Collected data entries
┌────────

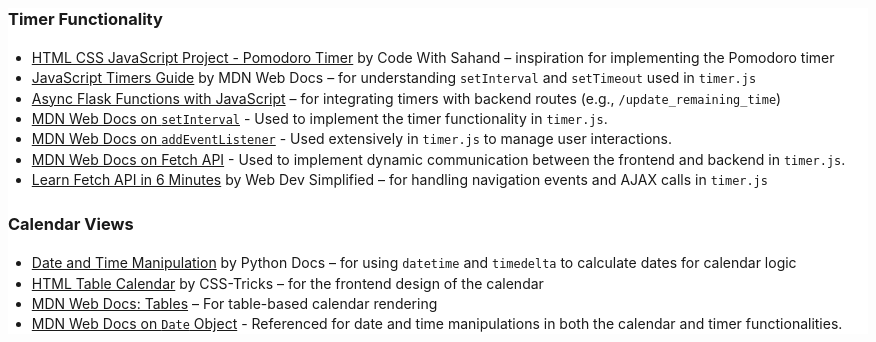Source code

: ### Timer Functionality
- [HTML CSS JavaScript Project - Pomodoro Timer](https://www.youtube.com/watch?v=_9QQf-RpPlM) by Code With Sahand – inspiration for implementing the Pomodoro timer
- [JavaScript Timers Guide](https://developer.mozilla.org/en-US/docs/Web/API/setTimeout) by MDN Web Docs – for understanding `setInterval` and `setTimeout` used in `timer.js`
- [Async Flask Functions with JavaScript](https://flask.palletsprojects.com/en/2.3.x/patterns/javascript/) – for integrating timers with backend routes (e.g., `/update_remaining_time`)
- [MDN Web Docs on `setInterval`](https://developer.mozilla.org/en-US/docs/Web/API/setInterval) - Used to implement the timer functionality in `timer.js`.
- [MDN Web Docs on `addEventListener`](https://developer.mozilla.org/en-US/docs/Web/API/EventTarget/addEventListener) - Used extensively in `timer.js` to manage user interactions.
- [MDN Web Docs on Fetch API](https://developer.mozilla.org/en-US/docs/Web/API/Fetch_API) - Used to implement dynamic communication between the frontend and backend in `timer.js`.
- [Learn Fetch API in 6 Minutes](https://www.youtube.com/watch?v=cuEtnrL9-H0) by Web Dev Simplified – for handling navigation events and AJAX calls in `timer.js`

### Calendar Views
- [Date and Time Manipulation](https://docs.python.org/3/library/datetime.html) by Python Docs – for using `datetime` and `timedelta` to calculate dates for calendar logic
- [HTML Table Calendar](https://css-tricks.com/building-a-table-calendar-with-html-css/) by CSS-Tricks – for the frontend design of the calendar
- [MDN Web Docs: Tables](https://developer.mozilla.org/en-US/docs/Web/HTML/Element/table) – For table-based calendar rendering
- [MDN Web Docs on `Date` Object](https://developer.mozilla.org/en-US/docs/Web/JavaScript/Reference/Global_Objects/Date) - Referenced for date and time manipulations in both the calendar and timer functionalities.
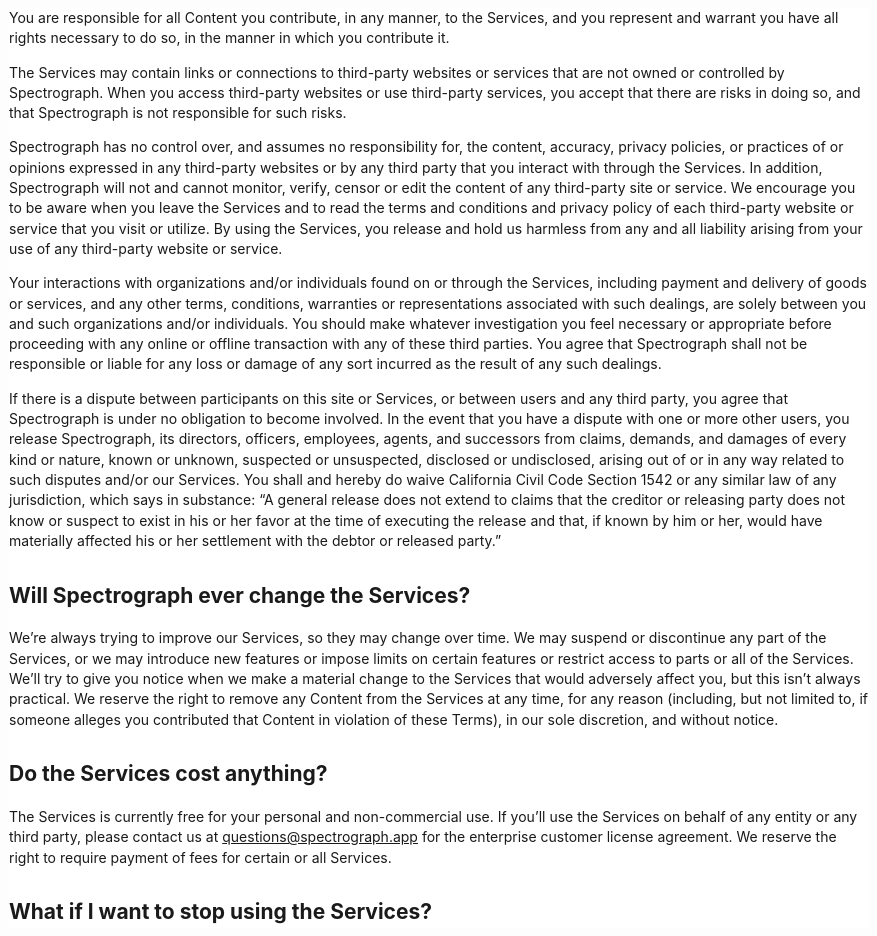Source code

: You are responsible for all Content you contribute, in any manner, to the Services, and you represent and warrant you have all rights necessary to do so, in the manner in which you contribute it.

The Services may contain links or connections to third-party websites or services that are not owned or controlled by Spectrograph. When you access third-party websites or use third-party services, you accept that there are risks in doing so, and that Spectrograph is not responsible for such risks.

Spectrograph has no control over, and assumes no responsibility for, the content, accuracy, privacy policies, or practices of or opinions expressed in any third-party websites or by any third party that you interact with through the Services. In addition, Spectrograph will not and cannot monitor, verify, censor or edit the content of any third-party site or service. We encourage you to be aware when you leave the Services and to read the terms and conditions and privacy policy of each third-party website or service that you visit or utilize. By using the Services, you release and hold us harmless from any and all liability arising from your use of any third-party website or service.

Your interactions with organizations and/or individuals found on or through the Services, including payment and delivery of goods or services, and any other terms, conditions, warranties or representations associated with such dealings, are solely between you and such organizations and/or individuals. You should make whatever investigation you feel necessary or appropriate before proceeding with any online or offline transaction with any of these third parties. You agree that Spectrograph shall not be responsible or liable for any loss or damage of any sort incurred as the result of any such dealings.

If there is a dispute between participants on this site or Services, or between users and any third party, you agree that Spectrograph is under no obligation to become involved. In the event that you have a dispute with one or more other users, you release Spectrograph, its directors, officers, employees, agents, and successors from claims, demands, and damages of every kind or nature, known or unknown, suspected or unsuspected, disclosed or undisclosed, arising out of or in any way related to such disputes and/or our Services. You shall and hereby do waive California Civil Code Section 1542 or any similar law of any jurisdiction, which says in substance: “A general release does not extend to claims that the creditor or releasing party does not know or suspect to exist in his or her favor at the time of executing the release and that, if known by him or her, would have materially affected his or her settlement with the debtor or released party.”

## Will Spectrograph ever change the Services?

We’re always trying to improve our Services, so they may change over time. We may suspend or discontinue any part of the Services, or we may introduce new features or impose limits on certain features or restrict access to parts or all of the Services. We’ll try to give you notice when we make a material change to the Services that would adversely affect you, but this isn’t always practical. We reserve the right to remove any Content from the Services at any time, for any reason (including, but not limited to, if someone alleges you contributed that Content in violation of these Terms), in our sole discretion, and without notice.

## Do the Services cost anything?

The Services is currently free for your personal and non-commercial use. If you’ll use the Services on behalf of any entity or any third party, please contact us at [questions@spectrograph.app](mailto:questions@spectrograph.app) for the enterprise customer license agreement. We reserve the right to require payment of fees for certain or all Services.

## What if I want to stop using the Services?

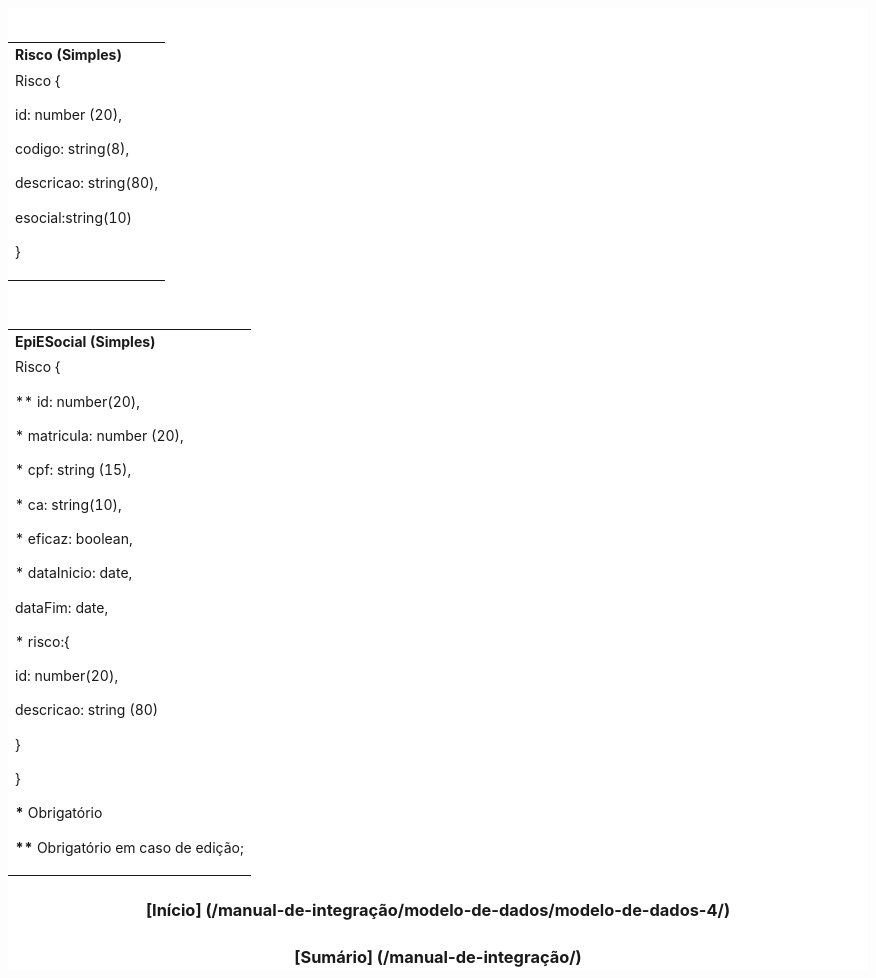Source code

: <br>

<table>

<tr>

<td> <b> Risco (Simples) </b> </td>

</tr>

<tr> 

<td> Risco {
<p> id: number (20), 
<p> codigo: string(8),
<p> descricao: string(80),
<p> esocial:string(10)
<p>  }

</td>

</tr>

</table>

<br>

<table>

<tr>

<td> <b> EpiESocial (Simples) </b> </td>

</tr>

<tr> 

<td> Risco {
<p> ** id: number(20), 
<p> * matricula: number (20), 
<p> * cpf: string (15),
<p> * ca: string(10),
<p> * eficaz: boolean,
<p> * dataInicio: date,
<p> dataFim: date,
<p> * risco:{
<p> id: number(20),
<p> descricao: string (80)
<p> }
<p> }
<p> <b> * </b> Obrigatório
<p> <b> ** </b> Obrigatório em caso de edição;

</td>

</tr>

</table>

<center> <h3> [Início] (/manual-de-integração/modelo-de-dados/modelo-de-dados-4/) <h3> </center>

<center> <h3> <b> [Sumário] (/manual-de-integração/) </b> </center>

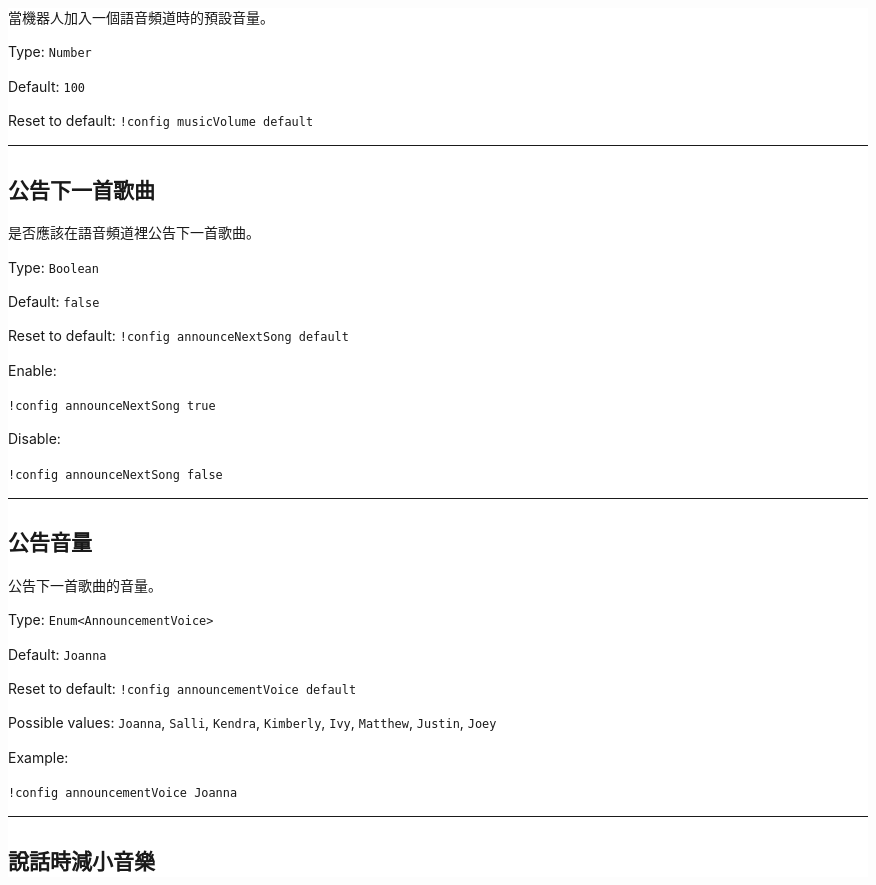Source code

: 當機器人加入一個語音頻道時的預設音量。

Type: `Number`

Default: `100`

Reset to default:
`!config musicVolume default`



<a name=announceNextSong></a>

---
## 公告下一首歌曲

是否應該在語音頻道裡公告下一首歌曲。

Type: `Boolean`

Default: `false`

Reset to default:
`!config announceNextSong default`

Enable:

`!config announceNextSong true`

Disable:

`!config announceNextSong false`



<a name=announcementVoice></a>

---
## 公告音量

公告下一首歌曲的音量。

Type: `Enum<AnnouncementVoice>`

Default: `Joanna`

Reset to default:
`!config announcementVoice default`

Possible values: `Joanna`, `Salli`, `Kendra`, `Kimberly`, `Ivy`, `Matthew`, `Justin`, `Joey`

Example:

`!config announcementVoice Joanna`



<a name=fadeMusicOnTalk></a>

---
## 說話時減小音樂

└────────

:: Task statement ::
Collect every line of the records that contains the string "announceNextSong" and list those lines in the order they appear.

:: Exercise result ::
<a name=announceNextSong></a>
`!config announceNextSong default`
`!config announceNextSong true`
`!config announceNextSong false`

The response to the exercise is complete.